The enormous amount of organic material in the twilight zone has attracted the interest of commercial fisheries, which could harvest it for fishmeal used in aquaculture and for the manufacture of krill oil and fish oil. “Humans have a history of over-exploiting protein sources in the seas,” Sosik said. Because most of the twilight zone lies outside territorial waters, international cooperation is necessary if it is to be protected.

By shining “Vertical Migration” on the Secretariat building, Superflex is bringing to light a massive and vital phenomenon that is obscure. “Sometimes research that is geared at peer review and ends up in an academic paper has a very limited impact on a wider audience or reality,” said Markus Reymann, director of TBA21-Academy, which partnered with ART 2030 on the project. “This is the first time we are doing anything on this scale. The flashy, splashy, huge monumental thing is an exception, an opportunity to communicate something iconic.”
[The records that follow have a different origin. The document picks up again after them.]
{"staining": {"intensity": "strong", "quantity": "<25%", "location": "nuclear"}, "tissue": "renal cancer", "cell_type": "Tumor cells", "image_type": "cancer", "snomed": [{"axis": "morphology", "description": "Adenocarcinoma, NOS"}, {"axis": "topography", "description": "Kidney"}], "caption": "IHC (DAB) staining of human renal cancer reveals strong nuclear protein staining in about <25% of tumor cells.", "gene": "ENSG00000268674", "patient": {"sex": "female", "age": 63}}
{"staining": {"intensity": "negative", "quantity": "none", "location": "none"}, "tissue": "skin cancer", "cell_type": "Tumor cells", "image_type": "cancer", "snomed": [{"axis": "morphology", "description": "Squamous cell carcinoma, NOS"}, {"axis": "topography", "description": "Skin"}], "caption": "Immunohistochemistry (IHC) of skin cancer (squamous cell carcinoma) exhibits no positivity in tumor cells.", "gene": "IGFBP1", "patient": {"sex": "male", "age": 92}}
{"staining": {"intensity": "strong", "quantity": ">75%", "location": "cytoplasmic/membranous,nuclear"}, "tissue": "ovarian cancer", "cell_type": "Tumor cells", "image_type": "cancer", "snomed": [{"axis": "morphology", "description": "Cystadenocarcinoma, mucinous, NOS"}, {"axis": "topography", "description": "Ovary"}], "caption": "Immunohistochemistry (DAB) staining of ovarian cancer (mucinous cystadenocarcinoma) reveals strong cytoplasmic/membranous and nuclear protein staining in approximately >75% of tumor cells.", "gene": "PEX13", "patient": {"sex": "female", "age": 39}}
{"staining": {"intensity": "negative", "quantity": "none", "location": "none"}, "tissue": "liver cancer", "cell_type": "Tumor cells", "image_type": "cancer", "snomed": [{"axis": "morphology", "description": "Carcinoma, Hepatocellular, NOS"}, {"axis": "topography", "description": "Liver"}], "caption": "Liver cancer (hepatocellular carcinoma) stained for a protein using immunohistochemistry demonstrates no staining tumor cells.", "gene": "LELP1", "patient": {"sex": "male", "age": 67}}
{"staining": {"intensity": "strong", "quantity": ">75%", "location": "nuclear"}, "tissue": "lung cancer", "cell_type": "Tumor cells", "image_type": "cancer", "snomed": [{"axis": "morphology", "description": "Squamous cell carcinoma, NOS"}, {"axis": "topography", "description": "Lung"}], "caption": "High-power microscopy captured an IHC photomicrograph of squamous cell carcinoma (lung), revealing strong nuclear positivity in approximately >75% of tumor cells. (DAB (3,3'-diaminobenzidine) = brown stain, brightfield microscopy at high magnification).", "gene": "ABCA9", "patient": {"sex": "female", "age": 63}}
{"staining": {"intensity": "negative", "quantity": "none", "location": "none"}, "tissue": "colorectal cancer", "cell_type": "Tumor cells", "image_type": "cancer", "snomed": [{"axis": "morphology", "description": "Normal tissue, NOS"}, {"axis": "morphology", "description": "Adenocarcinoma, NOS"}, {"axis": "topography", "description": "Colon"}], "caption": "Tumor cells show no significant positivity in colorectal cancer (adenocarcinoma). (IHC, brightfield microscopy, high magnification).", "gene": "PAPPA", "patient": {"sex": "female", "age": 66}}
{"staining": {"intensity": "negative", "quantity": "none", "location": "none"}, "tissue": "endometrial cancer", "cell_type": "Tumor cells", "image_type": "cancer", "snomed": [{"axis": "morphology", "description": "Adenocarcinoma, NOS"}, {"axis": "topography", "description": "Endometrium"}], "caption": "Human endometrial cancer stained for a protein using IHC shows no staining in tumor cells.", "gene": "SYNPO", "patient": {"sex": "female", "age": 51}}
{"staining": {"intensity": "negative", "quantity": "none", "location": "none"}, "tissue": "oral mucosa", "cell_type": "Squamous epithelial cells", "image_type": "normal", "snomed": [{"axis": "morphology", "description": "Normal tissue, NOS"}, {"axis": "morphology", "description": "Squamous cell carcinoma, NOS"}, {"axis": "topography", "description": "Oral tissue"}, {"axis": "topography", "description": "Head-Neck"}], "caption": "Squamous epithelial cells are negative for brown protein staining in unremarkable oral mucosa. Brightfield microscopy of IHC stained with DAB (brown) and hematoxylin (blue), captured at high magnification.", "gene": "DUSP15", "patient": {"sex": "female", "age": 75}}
Although the technology used to produce “Vertical Migration” is novel, the aim is to accomplish what artists traditionally seek — illuminating a feature of life that is typically overlooked. “The oldest trick in the book of art is that you have people fall into something they are not aware of,” Nielsen said. “We hope that people will stay for two minutes and start empathizing with the siphonophore. It is like a mesmerizing alien that you can enjoy from far away.”

And, if the conservation-minded creators have their way, this enjoyment will raise public awareness to a level that will motivate the delegates in the building to take steps to halt climate change and preserve the Earth.